» Action demandée 1
Traduisez en anglais cette phrase du texte sur le campisme : « Le campisme s’actualise, entre autres choses, par une dénomination rigide stigmatisante de la position adverse. »
» Action demandée 2
Recopiez le passage du texte sur le campisme qui va de « Je veux ici » à « Haniyeh, de l’autre. ».

» Extrait choisi

* * * * * * *

Des observateurs, dont Nicolas Truong dans Le Monde du 9 décembre 2023 (« La guerre entre Israël et le Hamas fracture le monde intellectuel »), ont souligné comment un campisme s’est insinué dans les débats suscités par l’affrontement entre Israël et le Hamas à la suite de l’attaque du 7 octobre.

 

Grossièrement, le campisme se définit comme le ralliement partial et simpliste à une position sans prendre en considération la singularité et la complexité d’une situation. Le campisme s’actualise, entre autres choses, par une dénomination rigide stigmatisante de la position adverse. L’exemple donné par Truong est éclairant : « D'un côté, on accuse d'‘antisémitisme’ les manifestants de la cause palestinienne; et, de l'autre, de ‘fascisme’ les partisans de la guerre menée par Israël. » La défense de la cause palestinienne est identifiée, réduite à de l’antisémitisme; l’intervention d’Israël à du fascisme.

 

Un dualisme moral

 

Presque toujours, le campisme procède d’un manichéisme moral : d’une prédéfinition du Bien et du Mal qui non seulement détermine la position à adopter, mais la pose également comme seule juste face à une position méprisable.

 

Je veux ici sommairement rendre compte d’une manifestation de campisme où la vision morale binaire dont il résulte apparaît de manière particulièrement claire : le reproche fait à la Déclaration du procureur Karim Khan de la Cour pénale internationale d’établir une équivalence entre Israël et le Hamas dans ses requêtes d’émettre des mandats d’arrêt contre leurs dirigeants, Benjamin Netanyahu et Yoav Gallant, d’un côté; Yahya Sinwar, Mohammed Diab Ibrahim Al-Masri et Ismail Haniyeh, de l’autre.

* * * * * * *

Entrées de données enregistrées
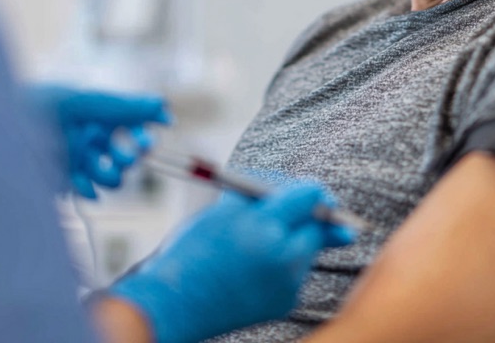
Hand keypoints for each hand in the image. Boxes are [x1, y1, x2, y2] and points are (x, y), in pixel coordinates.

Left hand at [25, 84, 169, 198]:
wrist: (11, 123)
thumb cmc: (49, 104)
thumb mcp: (91, 103)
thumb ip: (127, 107)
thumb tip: (163, 104)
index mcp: (101, 116)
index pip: (135, 129)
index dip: (145, 136)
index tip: (151, 141)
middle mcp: (94, 139)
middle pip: (126, 158)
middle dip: (129, 158)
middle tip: (127, 155)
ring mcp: (80, 160)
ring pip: (110, 178)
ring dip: (112, 177)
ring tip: (103, 169)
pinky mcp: (66, 178)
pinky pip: (87, 191)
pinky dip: (89, 190)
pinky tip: (86, 185)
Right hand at [108, 183, 354, 342]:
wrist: (177, 302)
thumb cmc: (195, 248)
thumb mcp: (226, 207)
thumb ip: (268, 193)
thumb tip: (314, 192)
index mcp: (264, 226)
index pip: (310, 197)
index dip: (305, 190)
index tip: (299, 191)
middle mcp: (284, 258)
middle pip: (317, 225)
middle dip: (304, 217)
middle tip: (278, 216)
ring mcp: (288, 284)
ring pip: (307, 248)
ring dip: (291, 239)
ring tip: (253, 245)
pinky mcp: (286, 303)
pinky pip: (296, 272)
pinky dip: (282, 263)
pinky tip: (253, 266)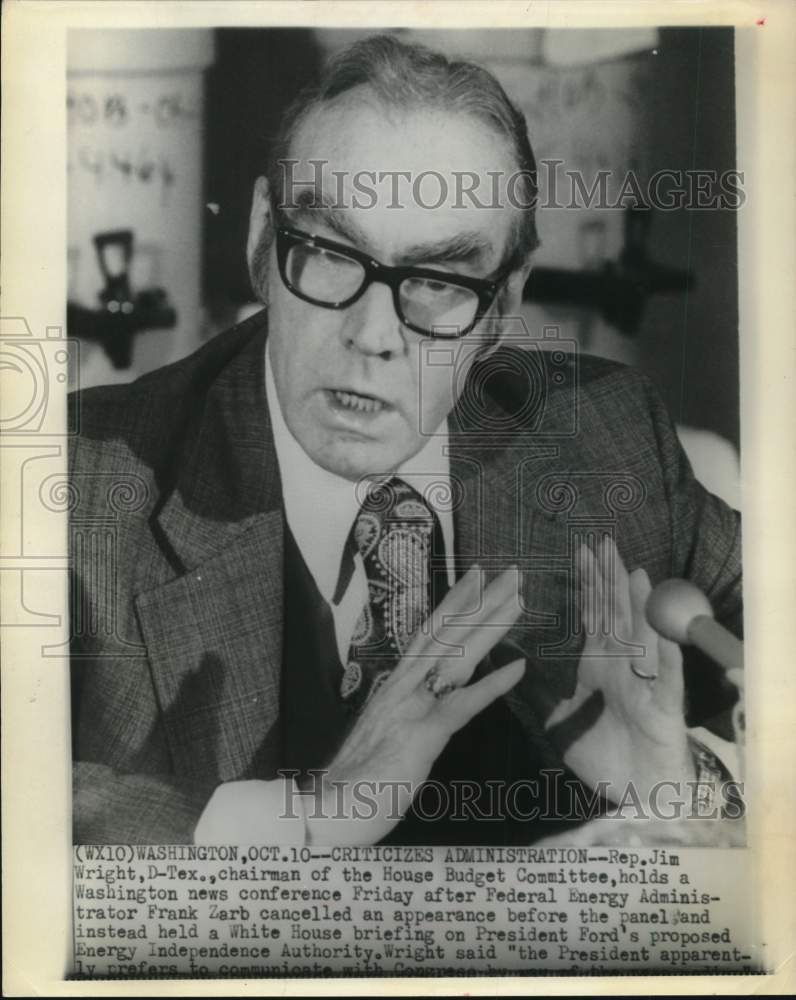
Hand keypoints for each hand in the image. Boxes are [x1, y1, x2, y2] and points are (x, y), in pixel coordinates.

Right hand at [302, 565, 524, 844]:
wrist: (330, 810)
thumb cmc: (360, 779)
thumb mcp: (388, 734)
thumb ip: (409, 710)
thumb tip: (433, 698)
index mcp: (397, 684)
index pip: (431, 633)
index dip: (456, 602)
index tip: (478, 576)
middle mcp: (402, 685)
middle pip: (447, 631)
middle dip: (482, 599)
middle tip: (513, 572)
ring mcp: (411, 706)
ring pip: (456, 654)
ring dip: (491, 625)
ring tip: (518, 601)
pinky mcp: (422, 735)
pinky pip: (464, 704)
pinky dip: (493, 684)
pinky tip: (519, 668)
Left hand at [544, 537, 693, 809]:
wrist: (634, 793)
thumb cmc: (602, 752)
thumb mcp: (560, 717)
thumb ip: (541, 688)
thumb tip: (510, 662)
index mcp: (600, 663)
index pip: (595, 614)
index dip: (590, 583)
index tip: (583, 550)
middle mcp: (624, 666)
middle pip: (618, 615)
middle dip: (612, 579)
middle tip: (606, 542)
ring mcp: (646, 683)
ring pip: (644, 638)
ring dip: (641, 607)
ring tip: (636, 575)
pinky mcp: (663, 709)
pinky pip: (666, 680)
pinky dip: (668, 658)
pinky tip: (668, 635)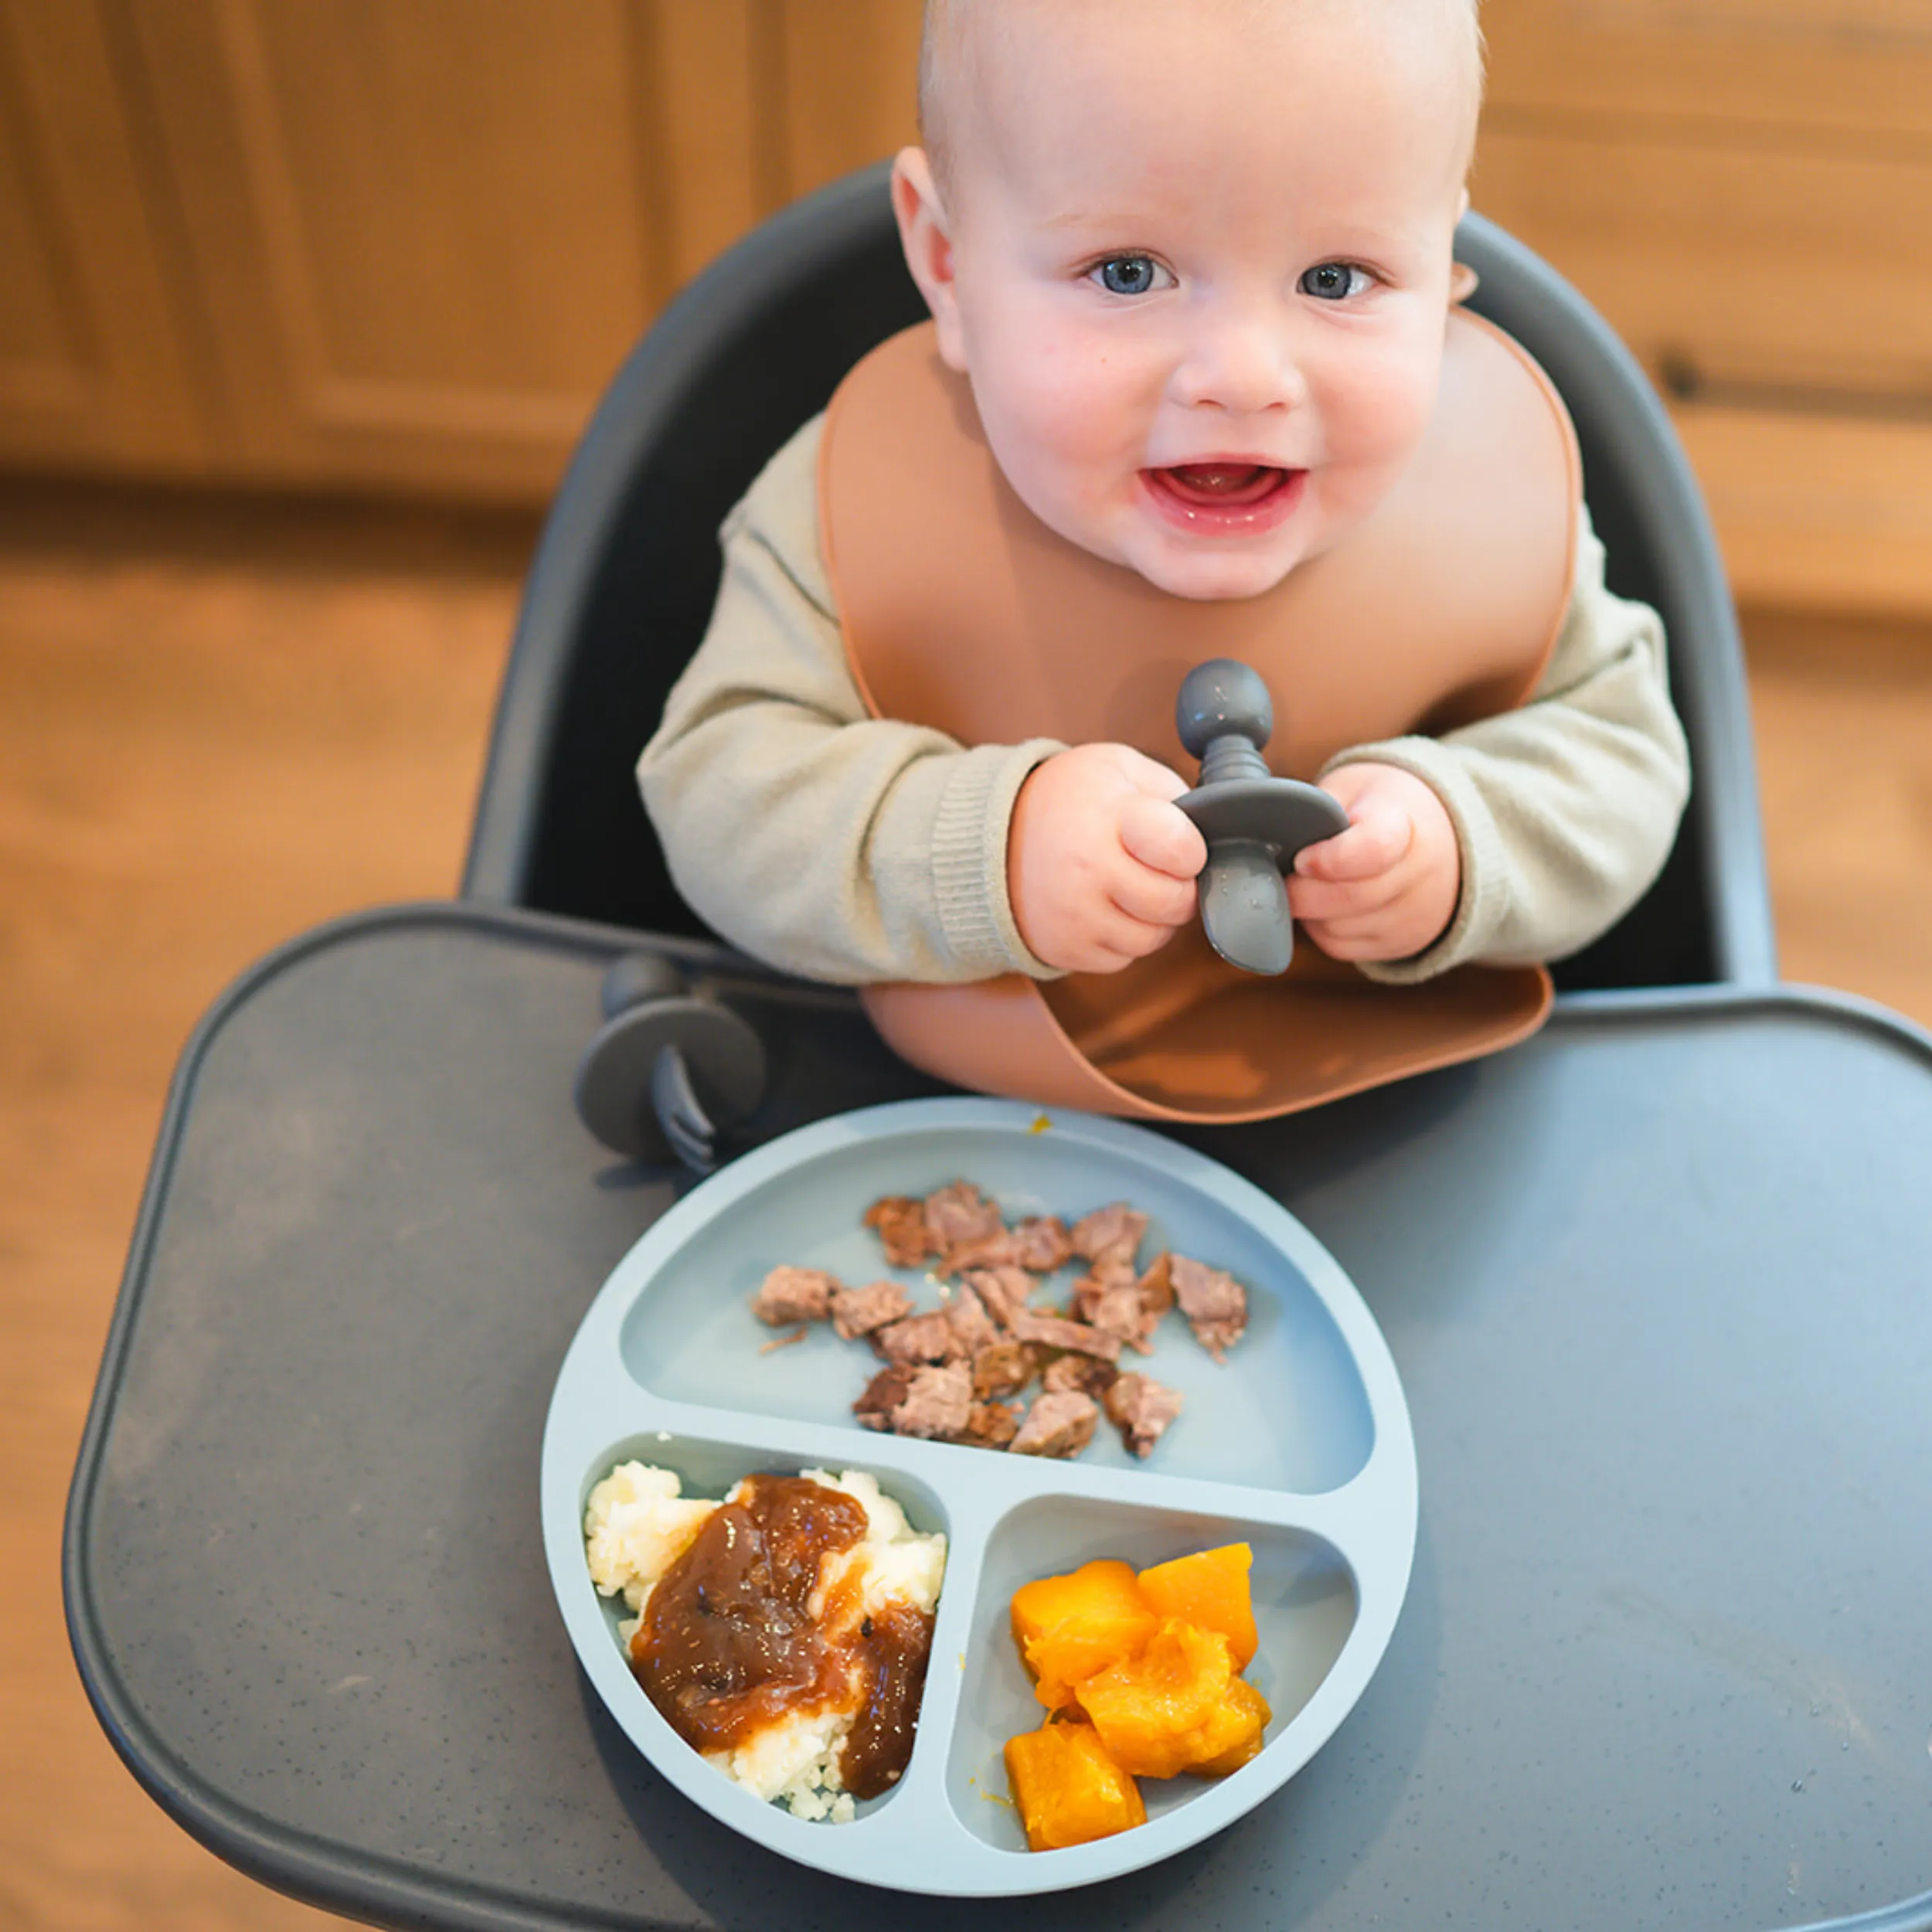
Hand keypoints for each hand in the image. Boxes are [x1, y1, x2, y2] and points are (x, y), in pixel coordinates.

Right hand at [1008, 744, 1207, 972]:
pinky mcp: (1065, 950)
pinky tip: (1105, 906)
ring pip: (1152, 939)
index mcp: (1108, 820)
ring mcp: (1075, 917)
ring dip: (1153, 917)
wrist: (992, 835)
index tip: (1176, 842)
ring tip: (1129, 885)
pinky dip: (1123, 937)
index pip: (1184, 851)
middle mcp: (1089, 873)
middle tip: (1158, 868)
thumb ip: (1169, 791)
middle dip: (1178, 887)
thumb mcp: (1117, 767)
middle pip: (1175, 904)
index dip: (1191, 849)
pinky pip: (1122, 959)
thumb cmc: (1067, 798)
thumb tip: (1212, 828)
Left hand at [1289, 762, 1460, 962]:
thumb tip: (1269, 840)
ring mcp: (1413, 916)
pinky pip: (1340, 946)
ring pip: (1337, 928)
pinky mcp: (1401, 943)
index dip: (1328, 859)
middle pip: (1348, 898)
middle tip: (1282, 876)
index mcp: (1406, 825)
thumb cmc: (1383, 809)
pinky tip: (1323, 904)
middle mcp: (1419, 875)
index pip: (1373, 849)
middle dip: (1301, 891)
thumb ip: (1316, 809)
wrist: (1441, 839)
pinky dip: (1320, 928)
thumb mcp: (1354, 788)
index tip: (1301, 858)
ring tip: (1309, 883)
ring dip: (1309, 911)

* * * * * * *

» Réponse 1
Campism manifests itself, among other things, through a rigid, stigmatizing labeling of the opposing position.

» Réponse 2
Je veux ici sommairement rendre compte d’une manifestation de campisme où la vision morale binaire dont il résulte apparaît de manière particulièrement claire : le reproche fait à la Déclaration du procureur Karim Khan de la Cour pénale internationale d’établir une équivalence entre Israël et le Hamas dans ses requêtes d’émettre des mandats d’arrêt contre leurs dirigeants, Benjamin Netanyahu et Yoav Gallant, d’un côté; Yahya Sinwar, Mohammed Diab Ibrahim Al-Masri et Ismail Haniyeh, de l’autre.